Eyelid Surgery (Blepharoplasty)
Eyelid surgery, also known as Blepharoplasty, is surgery which improves the appearance of the upper eyelids, lower eyelids, or both. Specifically, eyelid surgery can treat:
- Loose or sagging upper eyelid skin that creates folds, or hides the natural contour of the upper lids.
- Excess skin that hangs down from the upper eyelids, sometimes impairing vision.
- Bulging fatty deposits that appear as puffiness in the upper eyelids.
- Droopiness of the lower eyelids, showing white below the iris.
- Excess skin and fine wrinkles of the lower eyelids.
- Excess fatty deposits that appear as bags under the eyes.
If one is considering eyelid surgery, it is essential to disclose certain medical conditions including eye disease such as glaucoma, dry eye or a detached retina, thyroid disorders such as Graves’ disease and under or overactive thyroid, or circulatory disorders, such as diabetes, hypertension, or cardiovascular disease.
Technique: An incision is made within the natural crease of the upper eyelids to allow access to remove bulging fatty tissue, a small strip of eyelid muscle, and excess skin. An incision just below the lower lash line is used to allow access to remove excess skin and bulging fat. Another approach using an incision inside the lower eyelids (transconjunctival), allows fat to be removed or redistributed, and muscle modified to correct bulging lower eyelids. No skin is removed in this approach.

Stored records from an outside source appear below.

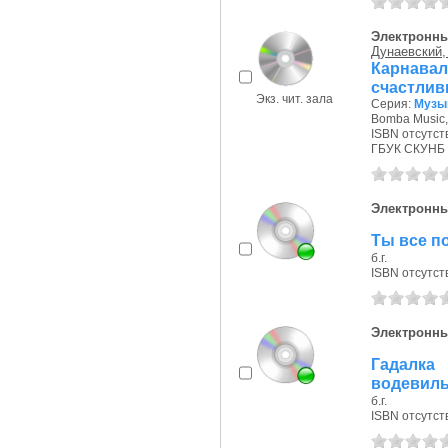
Электронны
Дунаевский,
Карнавал
счастлив
Экз. чит. зала
Серия:
Музык
Bomba Music, 
ISBN отсутст
ГБУК СКУНБ 
Электронны
Ты все п
б.г.
ISBN отсутст
Электронны
Гадалка
водевиль
б.г.
ISBN отсутст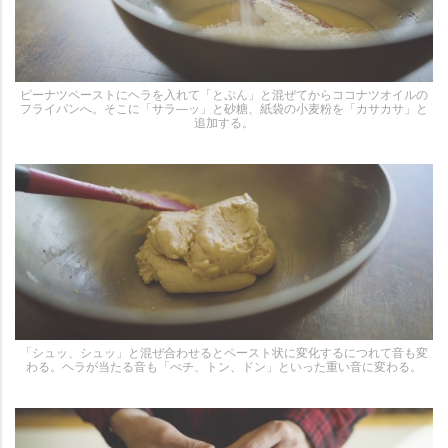
ピーナツペーストにヘラを入れて「とぷん」と混ぜてからココナツオイルの
フライパンへ。そこに「サラ―ッ」と砂糖、紙袋の小麦粉を「カサカサ」と
追加する。
「シュッ、シュッ」と混ぜ合わせるとペースト状に変化するにつれて音も変
わる。ヘラが当たる音も「ぺチ、トン、ドン」といった重い音に変わる。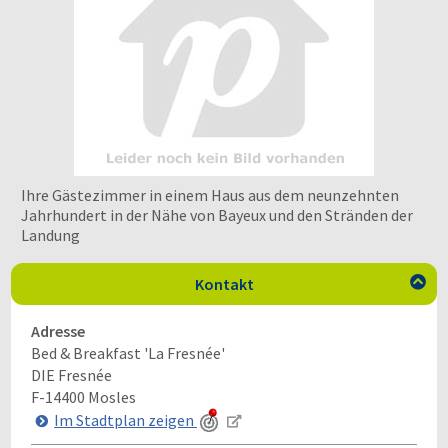
Ihre Gästezimmer in einem Haus aus dem neunzehnten
Jahrhundert in der Nähe von Bayeux und den Stränden der
Landung
Kontakt

Adresse
Bed & Breakfast 'La Fresnée'
DIE Fresnée
F-14400
Mosles
Im Stadtplan zeigen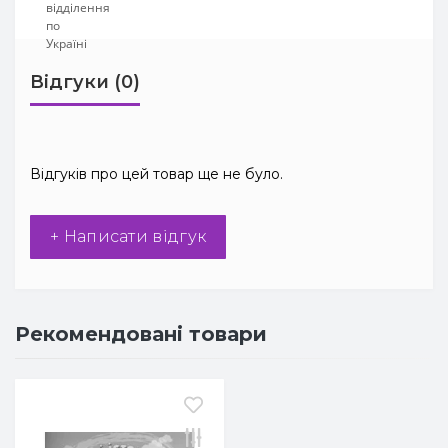
Відгуки (0)
Відгуків про цей товар ще не було.
+ Написати відгук
Рекомендовані товари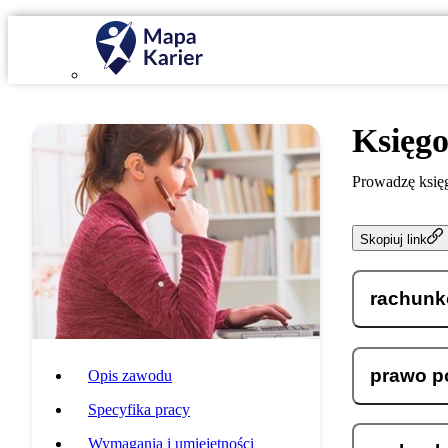
Księg
Prowadzę księg
Skopiuj link
rachun
prawo p
Opis zawodu
Specyfika pracy
Wymagania i umiejętności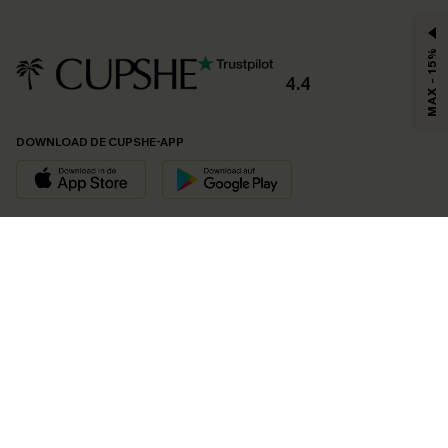
MAX - 15%
4.4
DOWNLOAD DE CUPSHE-APP
VOLG ONS OP
©2026 CUPSHE EU
Bekijk onze
algemene voorwaarden
,
privacybeleid
en
toegankelijkheidsverklaring
.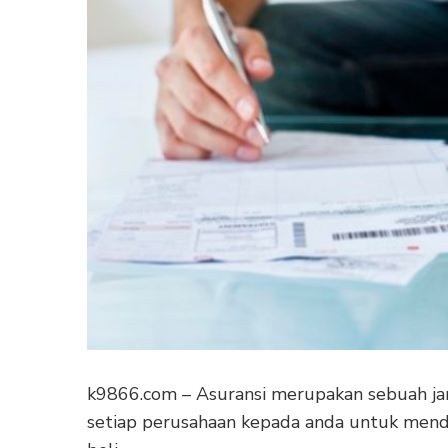
k9866.com – Asuransi merupakan sebuah jam
setiap perusahaan kepada anda untuk menda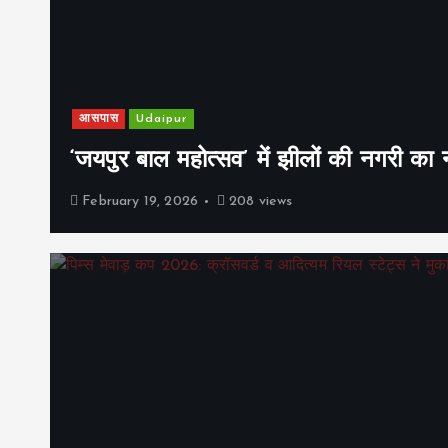
आसपास
Udaipur
‘जयपुर बाल महोत्सव’ में झीलों की नगरी क
February 19, 2026
208 views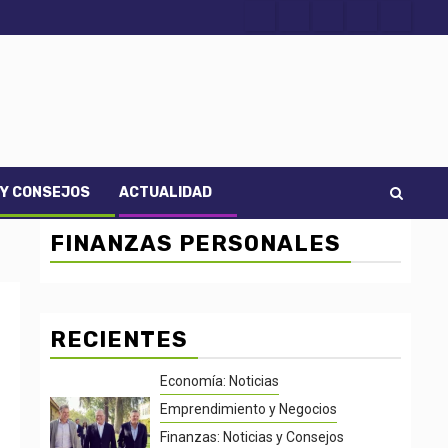
Acerca
Contact
Home
Home
Inicio
de
2
3
Noti-
economía
 Y CONSEJOS
ACTUALIDAD
FINANZAS PERSONALES
RECIENTES
Economía: Noticias
Emprendimiento y Negocios
Finanzas: Noticias y Consejos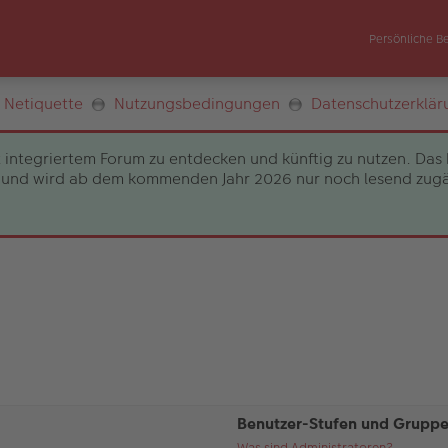
Persönliche B
Netiquette
Nutzungsbedingungen
Datenschutzerklär
 integriertem Forum zu entdecken und künftig zu nutzen. Das 
und wird ab dem kommenden Jahr 2026 nur noch lesend zugängli
Benutzer-Stufen und Grupp
Was sind Administratoren?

Although risks exist, Dr. Rasmussen makes every attempt to prevent these intraoperatively, and she asks you to follow her postoperative instructions to further minimize delayed risks from occurring. While the likelihood of success is good, and most patients are delighted with their “alert” and more youthful appearance, limitations exist. If drooping eyebrows/forehead are present, a browlift is necessary to give the best results. Fine wrinkles under the eyes and crows feet are not eliminated, and laser resurfacing can be used as an adjunct to refine these. Dark circles and festoons or malar bags will not be corrected either. As with all cosmetic surgery, realistic expectations are the key to satisfaction.
This surgery is generally performed as an outpatient procedure under local anesthesia with sedation; general anesthesia may be recommended, especially if combined with other facial cosmetic surgery such as brow lift or facelift. Most people will have some element of swelling or bruising, the worst of this occurring during the first week, but usually the most visible subsiding within 2 to 4 weeks. While those physical signs are present, most people will experience symptoms of scratchiness, blurriness, and light sensitivity. During this time, use of eye lubricants are essential. Final results appear in 1 – 2 months, and incision lines continue to refine and fade for 6 months to a year. All aspects of blepharoplasty are discussed during a comprehensive consultation.